They are of this size, given:

  • the compiler (& options) you used
  • your target platform
  • the absence of directives related to aligment/packing in the code

For your video, I guess the speaker just took a given platform/toolchain to develop his example. However in general, since sizeof(T) is compiler/platform dependent, std::atomic<T>::is_lock_free() is also compiler/platform dependent.

Examples

Using the following struct:

struct C {
    uint64_t x;
    uint32_t y;
};

Different compilers & options

Target platform

Alignment/packing directives

Why these differences ?

Compilers are free to add unused bits/bytes after any field of a structure/class. They do so for performance reasons: on some platforms, it is faster to read/write a multi-byte int that verify certain alignment properties (usually, the address of a N-bytes int must be divisible by N).

Usually, it's convenient that your C++ compiler performs low level optimizations behind your back. Sometimes you want more control on this feature (non-exhaustive list of reasons):

  • when you serialize data which will be read by a different program (save to file, send to the network).
  • when memory usage is more important than execution speed.
  • in multicore & multithreaded program, controlling how many struct there are in a CPU cache line can limit cache invalidations between cores, which improves execution speed.

Which is why compilers usually provides utilities to control it.

TL;DR

The sizeof(T) doesn't "have" to be anything for a given T. It is compiler/platform dependent, and you can often override it with specific compiler directives.

--------------------------------

▸ **Written task A**: In the collected data, replace "En stock" with "Agotado" in the stretch from the line containing "Alternativas" through the line containing "Bombilla inteligente Calex", and return only those lines with everything else unchanged.
The passage about struct sizes has no connection to the collected data that comes after it.

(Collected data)
--------------------------------

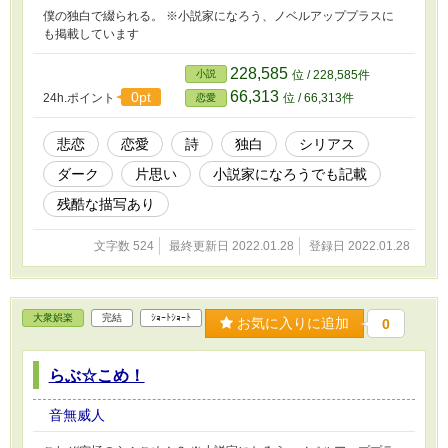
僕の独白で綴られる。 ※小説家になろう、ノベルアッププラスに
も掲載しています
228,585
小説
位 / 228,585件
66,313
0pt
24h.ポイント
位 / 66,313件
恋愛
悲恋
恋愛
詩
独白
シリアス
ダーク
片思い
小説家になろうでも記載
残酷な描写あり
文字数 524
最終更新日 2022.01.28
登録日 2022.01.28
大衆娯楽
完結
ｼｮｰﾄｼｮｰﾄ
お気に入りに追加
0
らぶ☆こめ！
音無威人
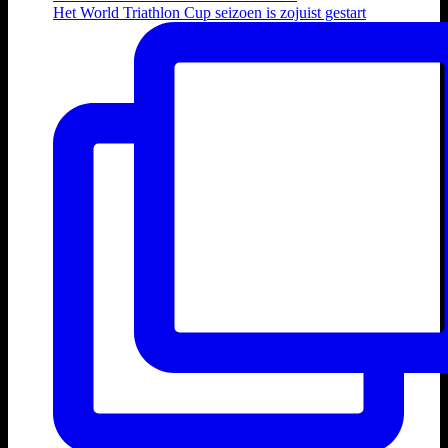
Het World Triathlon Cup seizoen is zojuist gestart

--------------------------------

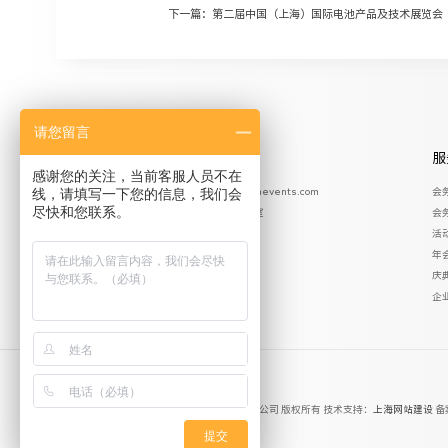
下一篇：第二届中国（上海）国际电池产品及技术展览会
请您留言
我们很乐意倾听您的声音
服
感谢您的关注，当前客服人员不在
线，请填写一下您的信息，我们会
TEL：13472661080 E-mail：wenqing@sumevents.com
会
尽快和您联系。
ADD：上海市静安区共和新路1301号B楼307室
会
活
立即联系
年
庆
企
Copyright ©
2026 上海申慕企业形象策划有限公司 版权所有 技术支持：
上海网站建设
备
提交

--------------------------------

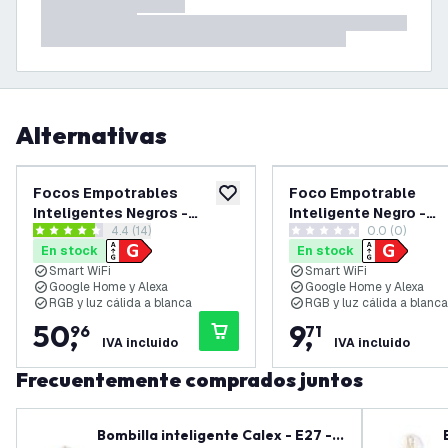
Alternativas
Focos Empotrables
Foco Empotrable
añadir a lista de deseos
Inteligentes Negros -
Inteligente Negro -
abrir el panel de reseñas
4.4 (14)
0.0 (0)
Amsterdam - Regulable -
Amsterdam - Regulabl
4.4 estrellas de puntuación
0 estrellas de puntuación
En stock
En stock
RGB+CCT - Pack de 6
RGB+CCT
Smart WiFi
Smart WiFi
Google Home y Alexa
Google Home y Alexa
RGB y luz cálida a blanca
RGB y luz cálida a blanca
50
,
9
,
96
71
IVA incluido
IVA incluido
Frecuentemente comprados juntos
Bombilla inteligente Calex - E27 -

--------------------------------

▸ **Written task B**: According to the passage on struct sizes, why do compilers add unused bits or bytes after the fields of a structure?

▸ **Response area A**:
Alternativas
Focos Empotrables
Foco Empotrable
añadir a lista de deseos
Inteligentes Negros -
Inteligente Negro -
abrir el panel de reseñas
4.4 (14)
0.0 (0)
Amsterdam - Regulable -
Amsterdam - Regulabl
4.4 estrellas de puntuación
0 estrellas de puntuación
Agotado
Agotado
RGB+CCT - Pack de 6
RGB+CCT
Smart WiFi
Smart WiFi
Google Home y Alexa
Google Home y Alexa
RGB y luz cálida a blanca
RGB y luz cálida a blanca
50
,
9
,
96
71
IVA incluido
IVA incluido
Frecuentemente comprados juntos
Bombilla inteligente Calex - E27 -

▸ **Response area B**: They do so for performance reasons: on some platforms, reading or writing a multi-byte int is faster when it meets certain alignment properties.